"Si je maîtrisais quoi que ce soit, je serais maître, de musique, par exemple, ou d'école, ou d'autre chose.
Alors je m'y dévouerais à m'en esquinter la mâchoire, parce que j'aurais tant de choses à enseigner avant que le temps passe, je parlerais vite par peur d'ennuyer mes élèves, j'essayerais de faire de l'humour, pour qu'ils me pardonnent de les obliger à rester assis.

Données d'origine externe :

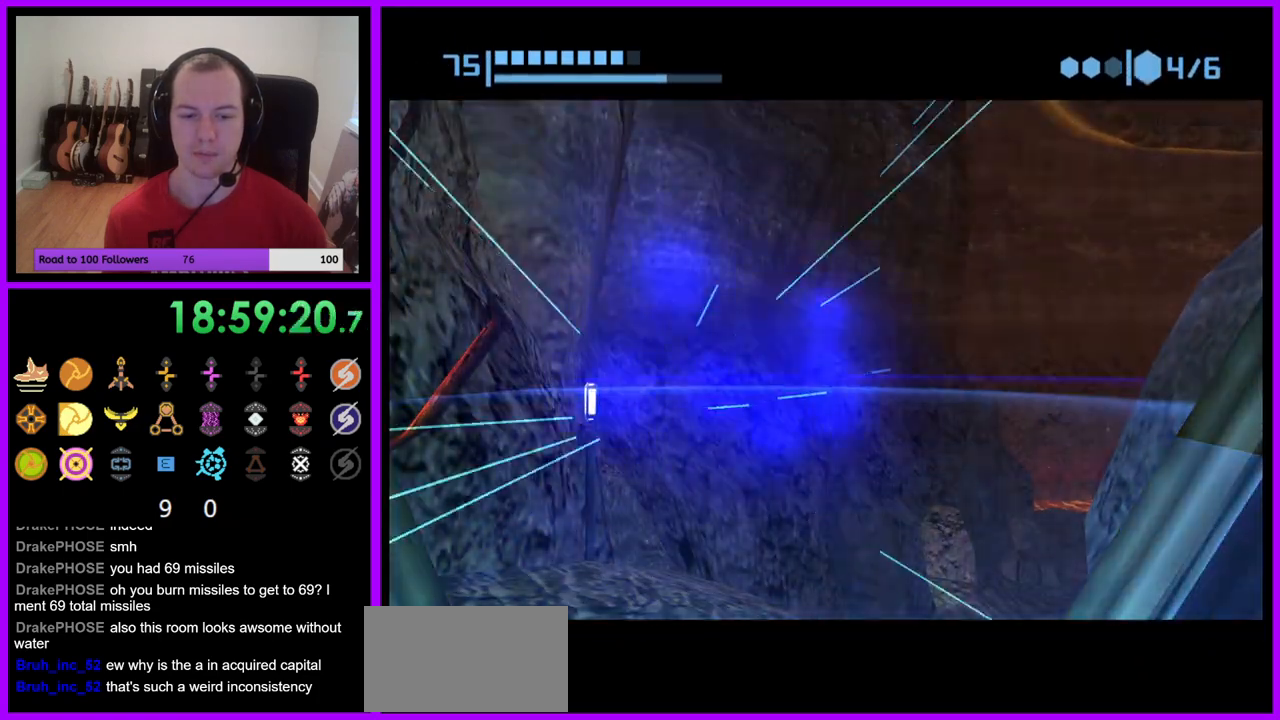
{"buttons": [], "left_stick": "down-left", "right_stick": "center", "events": [[150, "left_stick", "down"], [417, "left_stick", "down-left"]]}
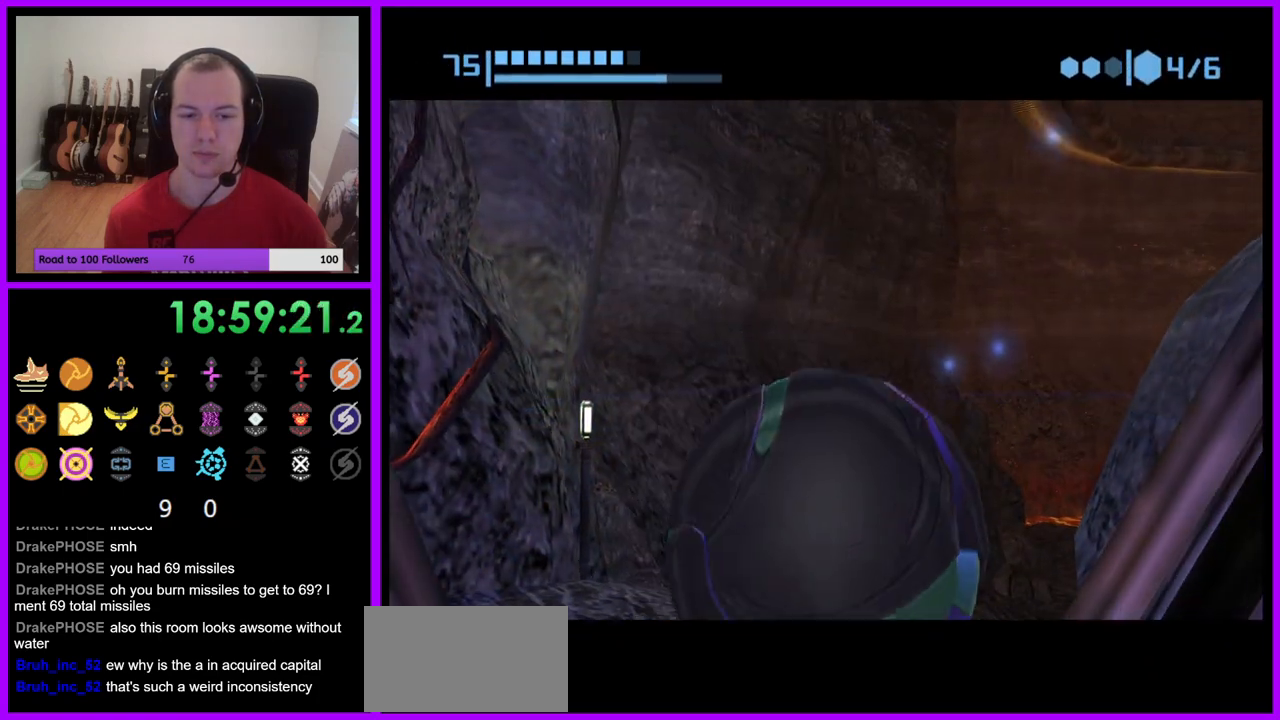
{"buttons": [], "left_stick": "down", "right_stick": "center", "events": [[283, "A", "down"], [300, "left_stick", "down"], [350, "A", "up"]]}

Parfois je tremblerais à l'idée d'une telle responsabilité, à la seule idée qu'une marque d'impatience, d'irritabilité ou d'indifférence puisse briser à tout jamais une grande histoire d'amour entre un enfant et l'apprentissage. Si je devais, un matin où je serais fatiguée, ne pas voir une plaie pourtant béante, si je devais, de ma seule parole de maître, anéantir un rêve ou une ambition, je ne m'en remettrais pas.
D'autres fois, je serais sans courage devant l'ampleur de la tâche, j'aurais envie de coucher ma tête sur mon bureau de maître, et d'avouer à mes élèves que je ne maîtrise rien et encore moins la situation, et ils regarderaient mon triste spectacle, désolés et impuissants.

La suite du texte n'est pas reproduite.